Jak wiadomo podatki i daniny są nieśmiertelne. Będą trwać prawdopodobnie tak długo jak ludzkość. Oficjalne tłumaczenie terminu Danina publiczna brzmi: świadczenie na rzecz państwa lub innego związku publicznoprawnego, ustalane jednostronnie na mocy określonego aktu prawnego, którego realizacja jest zabezpieczona możliwością zastosowania przymusu państwowego. Z racji wykonywanego zawodu i będąc wiernymi złożonemu przyrzeczeniu -  lekarze zawsze składali innym daninę ze swojej wiedzy, poświęconego czasu i szacunku dla drugiego człowieka.

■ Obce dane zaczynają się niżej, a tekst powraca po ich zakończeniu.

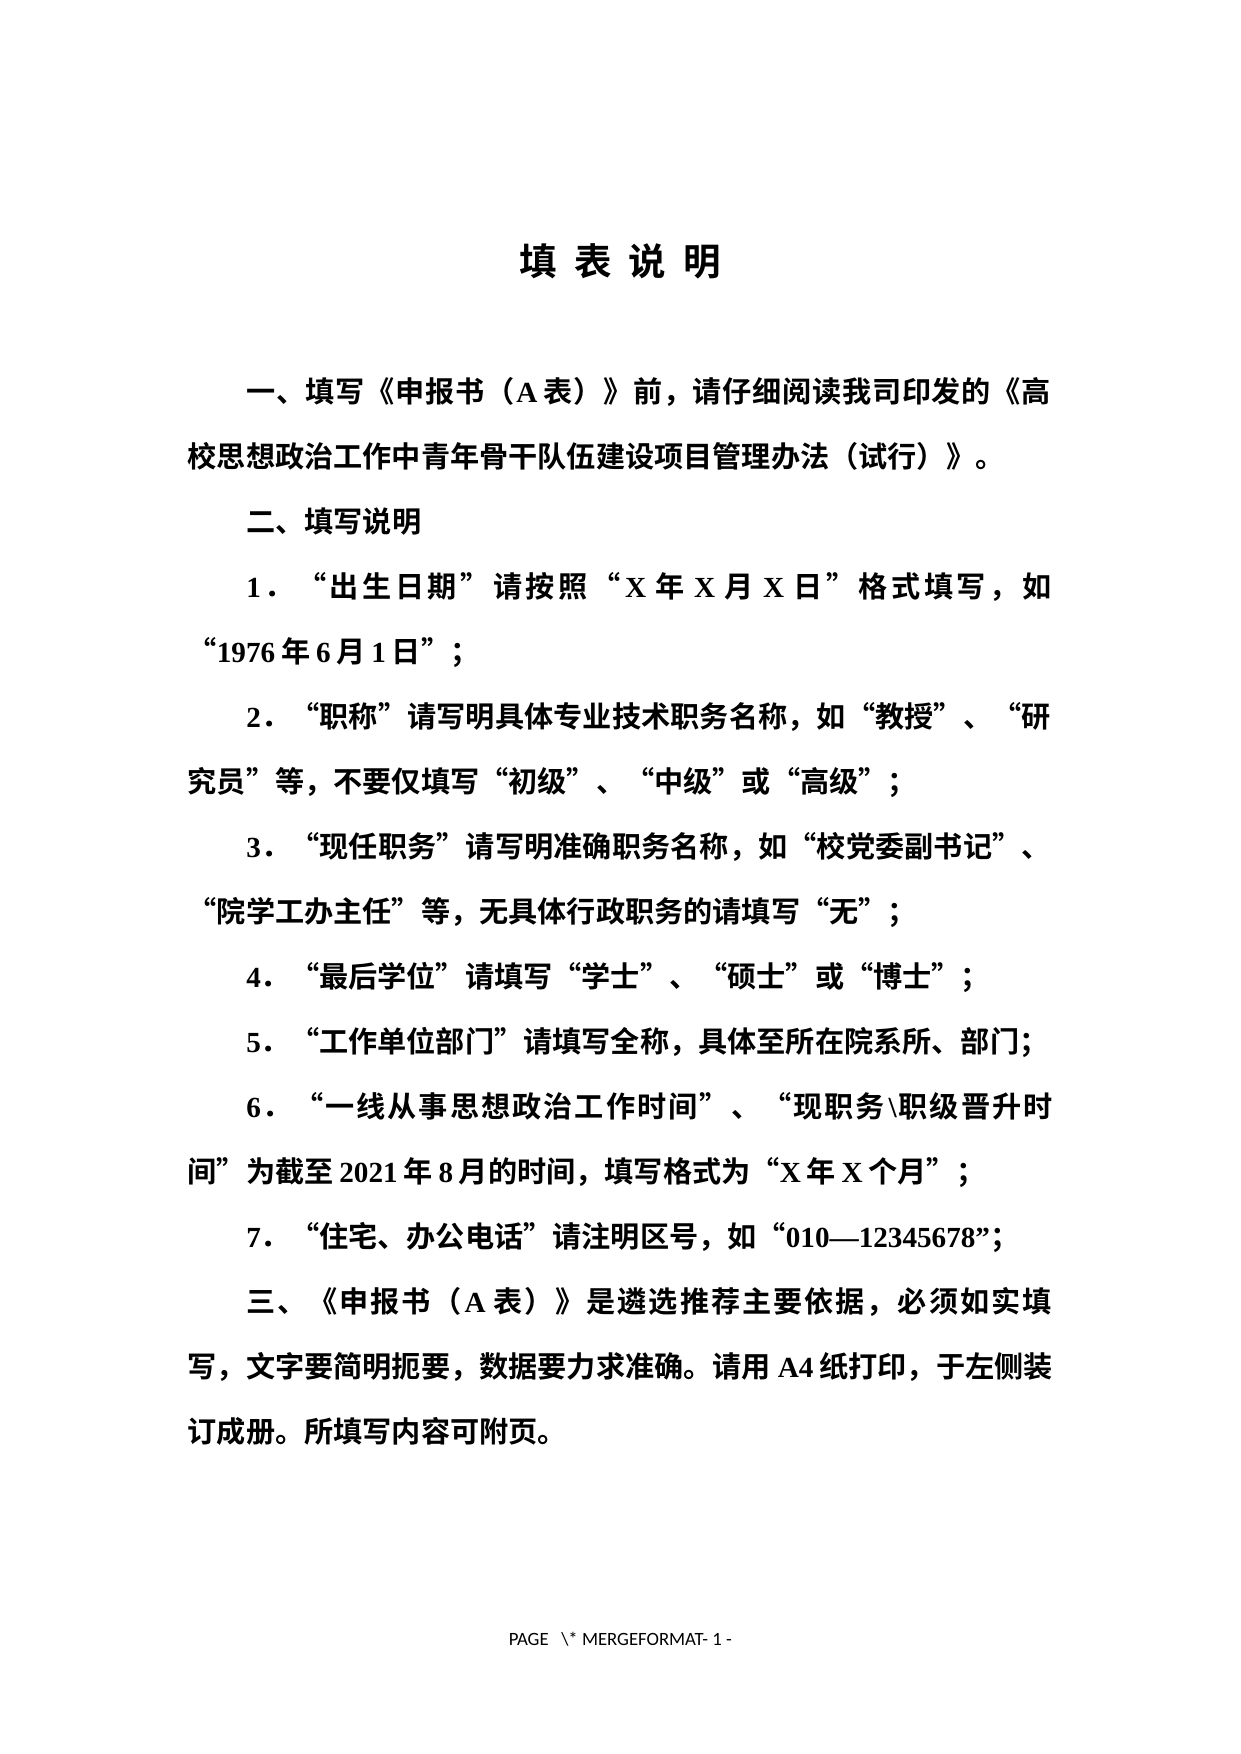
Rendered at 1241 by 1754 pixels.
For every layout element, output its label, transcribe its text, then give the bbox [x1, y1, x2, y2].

Obowiązek złożenia jeszcze jednej tym razem podwyższonej o 100% raczej tego obrazu nie zburzy. Jak dotychczas będziemy więc wpłacać na rzecz samorządu lekarskiego określoną kwotę na rzecz "dobra wspólnego" i będziemy cierpliwie oczekiwać realizacji celów wspólnych dla naszego środowiska.